Il s'installa sur le banc face aux filles et à la marmite fumante que Téa avait mise à réchauffer sur le foyer en les attendant. Linaëlle distribua les assiettes, tandis qu'ils se servaient de pain, de fromage et de beurre.

-Finn ne vient pas? s'enquit Linaëlle auprès de Téa alors que Kian dévorait son ragoût.

-Il est avec Owain et Cynfarch, je ne le verrai sûrement pas avant demain soir. (Elle baissa la voix). Owain est passé déjà deux fois à la maison, confia-t-elle en buvant une gorgée de bière.

-Pourquoi? questionna le guerrier blond en épongeant son assiette avec un morceau de pain avant de l'avaler.

-Eh bien, (Elle regarda autour d'elle, il n'y avait personne à proximité). Il recherchait son soutien. La première fois qu'il est venu, la conversation à été assez vive, Finn n'était pas à l'aise à l'idée de défier l'autorité du grand roi, révéla-t-elle en beurrant rapidement une tranche de pain pendant que Linaëlle resservait une deuxième assiette de ragoût.

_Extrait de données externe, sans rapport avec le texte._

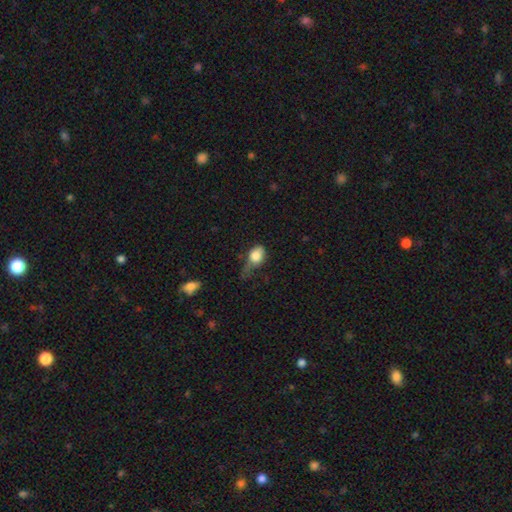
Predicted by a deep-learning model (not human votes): Smooth or featured? Predicted: smooth (p=0.79). How rounded? Predicted: in between (p=0.68). Merging? Predicted: major disturbance (p=0.38).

-On peut le comprendre, ricana la blonde qui émiettait son morceau de fromage avant de le manger. Qui aurait envie de se faire pendre par les couilles et exécuter pour haute trahison?

Ils s'esclafférent.

-Owain a toujours fait les choses à sa façon, ajouta Kian en buvant une gorgée de bière. Il est loin de la capitale, il dispose de plus de soldats, dévoués qui plus est, et ses compagnons partagent sont point de vue. Il fera ce qu'il pense être juste, quittes a défier les dieux eux-mêmes.

Ils repoussèrent leur assiettes vides, se reservirent de bière et de gâteaux au miel.

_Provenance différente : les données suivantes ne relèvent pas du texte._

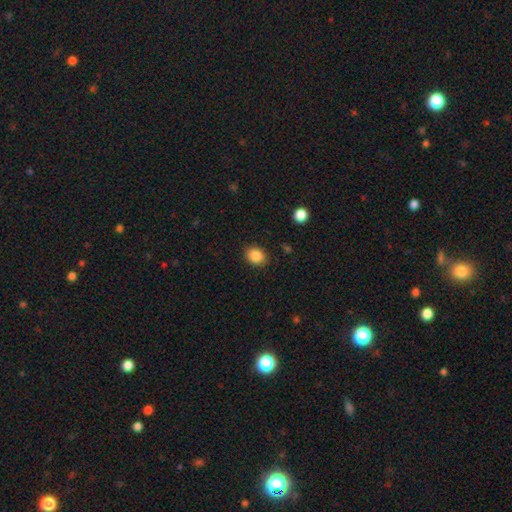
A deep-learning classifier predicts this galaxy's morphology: type=smooth (87%); roundness=in between (53%); merging=none (88%).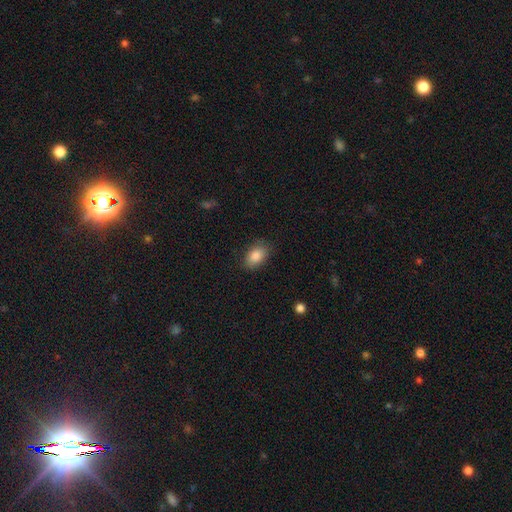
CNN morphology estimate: Smooth or featured? Predicted: smooth (p=0.86). How rounded? Predicted: in between (p=0.86). Merging? Predicted: none (p=0.83).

-Finn ne l'aidera pas? demanda Linaëlle à voix basse.

-Si, répondit Téa avec douceur, il sait que c'est Owain qui as raison, nous sommes prêts à prendre le risque. Ils ont déjà envoyés des hommes dans les territoires il y a cinq jours, nous attendons leur retour.

-Vous pouvez compter sur moi, affirma Kian à voix basse.

-Nous serons à vos côtés, assura Linaëlle ses yeux gris emplis de détermination, même si cela nous vaudra probablement l'écartelement.